When I moved to Brazil, I told myself that there were two ways of looking at things: I could see my move abroad as a nuisance, an obstacle, or I could see it as an opportunity to develop a different business model.

It was a challenge at first, because it takes time to figure it all out. But you realise that when everything is digital, you can automate a lot of time-consuming and repetitive tasks. This frees up company employees to focus on the activities with high added value. It has also allowed us to better withstand the health crisis, because we were already working online. I actually think we must be one of the few companies whose workload increased during that period.

 

What advice do you have for young SKEMA graduates wanting to take the entrepreneurial path?

My first tip would be to develop a double or even a triple skill set, to offer something that isn’t already available in the marketplace. If you develop skills in just one area, finance for example, you’ll really have to be one of the top people in the field to stand out. The same goes for marketing. But if you have a dual skill set, the number of competitors shrinks right down and you have a greater chance of success.

My second piece of advice would be to minimise the cost of mistakes and the cost of learning when starting your business. In my opinion, wanting to raise seed money and turn to outside investors to start your business when you’re newly graduated is asking for trouble.
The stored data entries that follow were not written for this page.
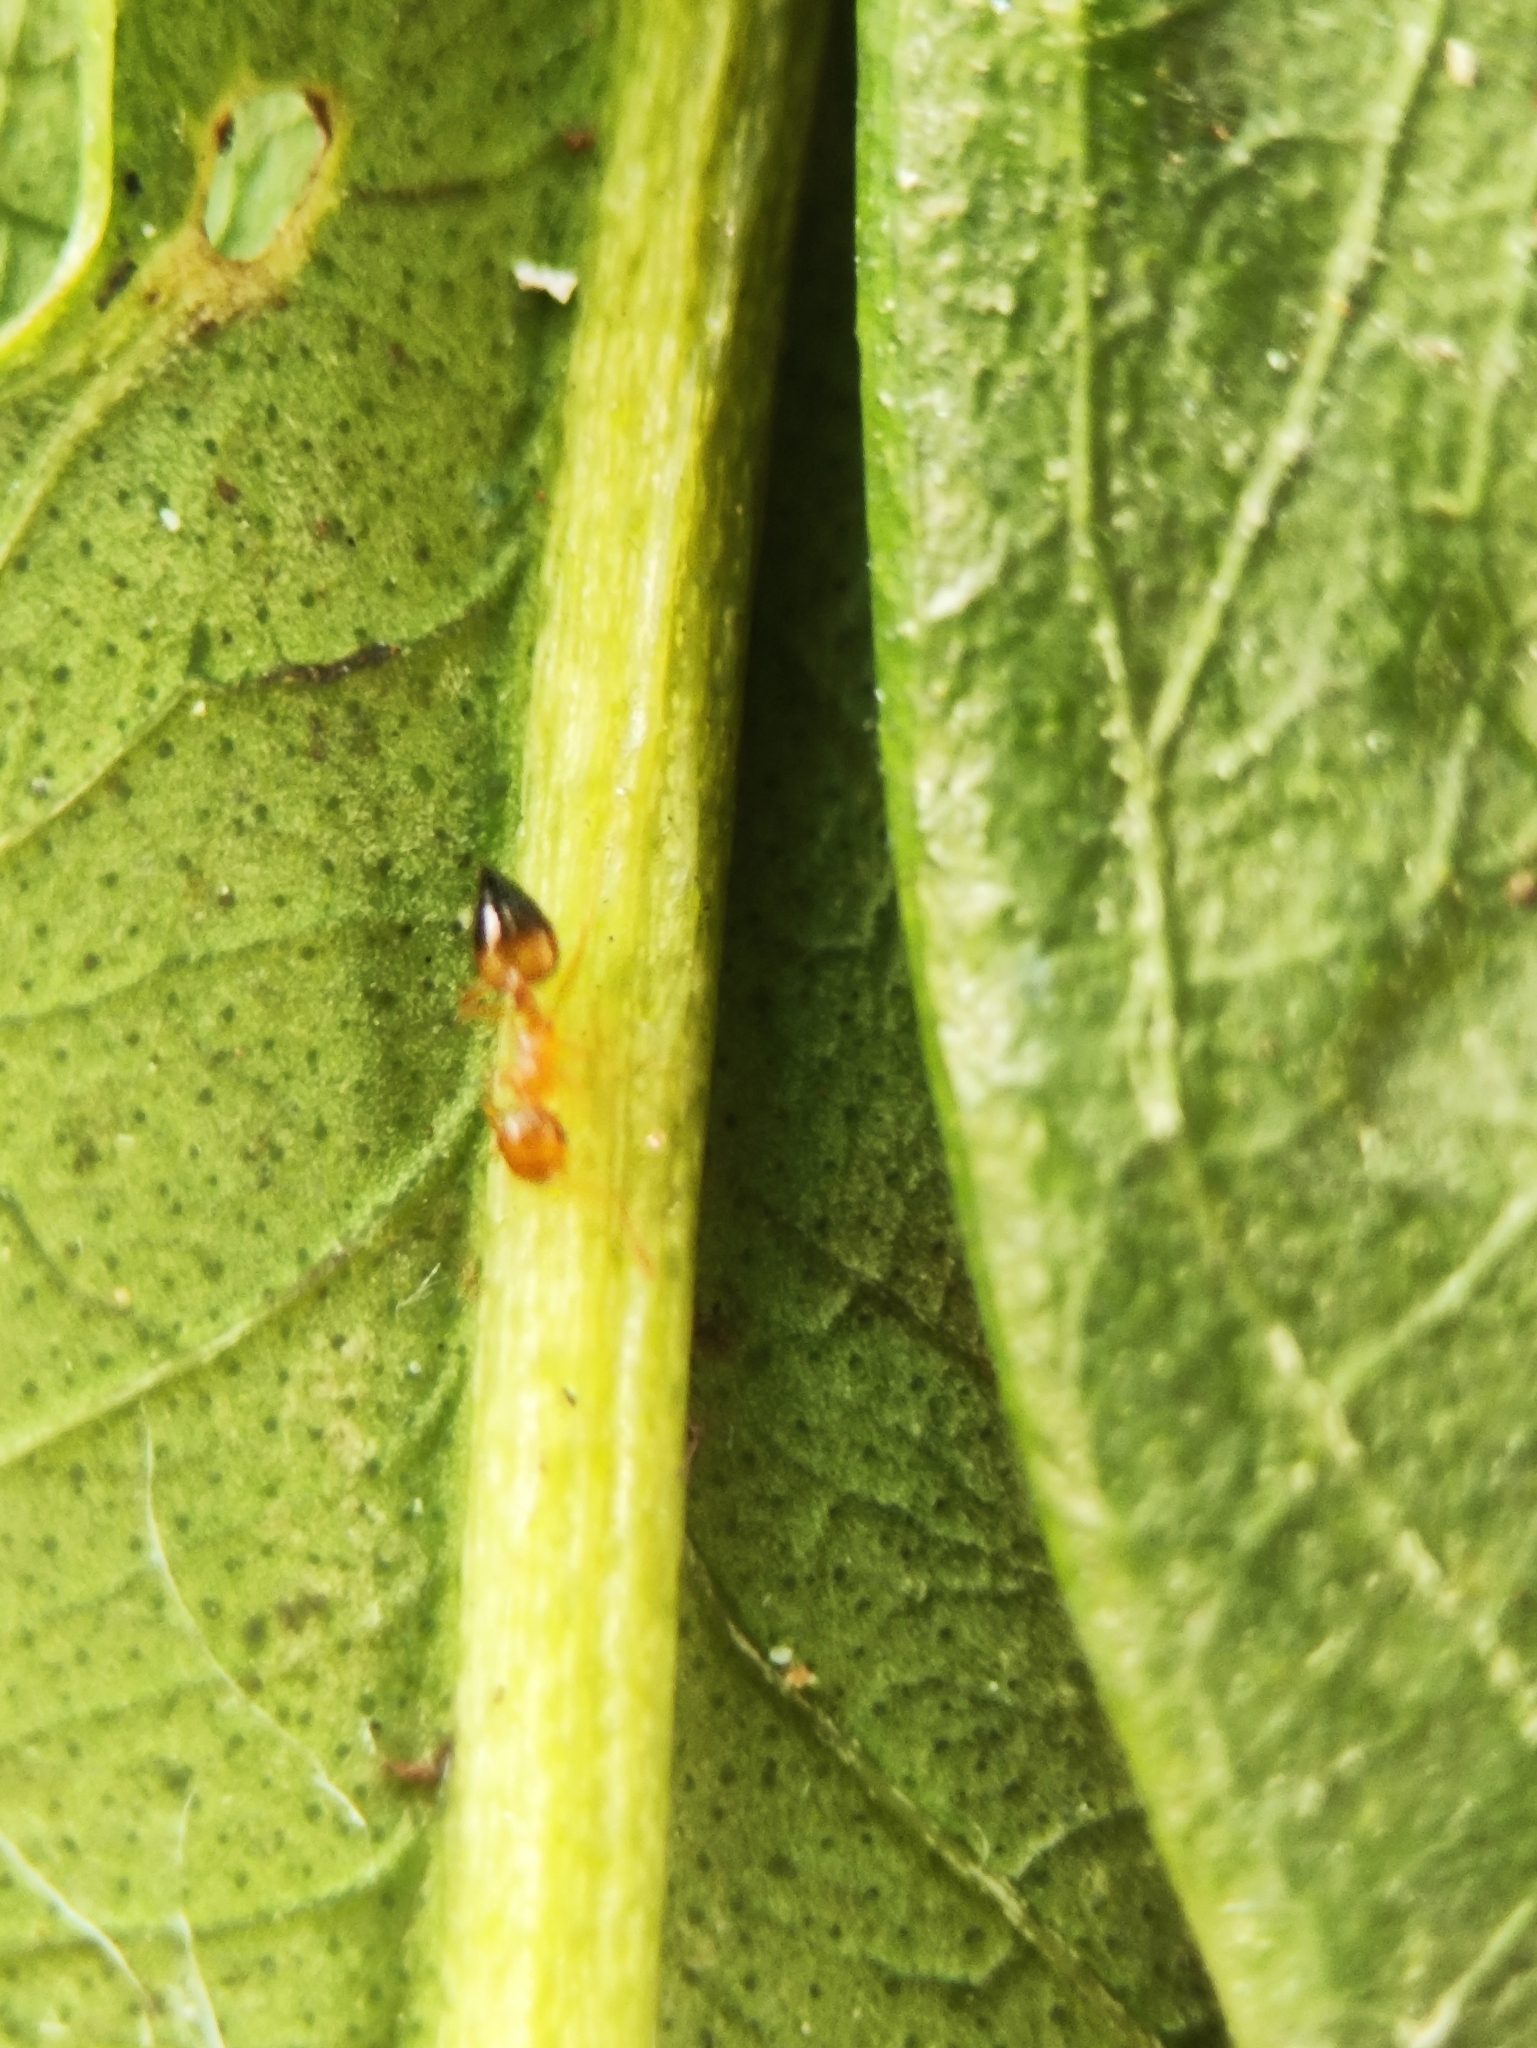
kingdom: Animalia
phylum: Arthropoda
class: Insecta
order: Hymenoptera
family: Formicidae
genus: Crematogaster
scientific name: Crematogaster biroi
Any mistakes I made when I was first starting out weren’t very costly, because I had started my companies with my own money, without any help from outside investors and without taking on any debt. I had to learn a lot of different skills (website building, email campaign automation, business accounting, etc.), but I actually enjoyed that.

My third piece of advice would be to keep it simple. When people think about starting a company, they tend to imagine launching the next Facebook or Google right away. But in my experience, you have to start with something very simple, make sure it’s turning a profit, and then gradually complexify it if that is what you want.

Lastly, I think that developing an ecosystem has been a very important element in my companies’ development strategy. For example, if I’d only created an amateur blog that offered training in finance, it would have been difficult to break through. But because the blog is attached to Syntax Finance, which is all about producing marketing and SEO content, I can use these skills to develop New Trading. And as for New Trading and the Finclub, they are a means for me to promote the expertise of our agency Syntax Finance. The synergies are many.

So it is really important to think about the different ventures you want to launch as a single ecosystem. To me, entrepreneurship is about laying down bricks − legitimacy bricks and skill bricks − on things that are rather simple. And after a while, the planets align and that’s when the venture really starts to take off. You have to be resilient, because it takes time. But after 8 years of experience in entrepreneurship, one of the main conclusions I’ve drawn is that there is no such thing as an “overnight success” or in other words a business that you build in one night after having a eureka moment or an innovative idea. In my view, quality and speed of execution, intuition and resilience are the greatest assets of an entrepreneur.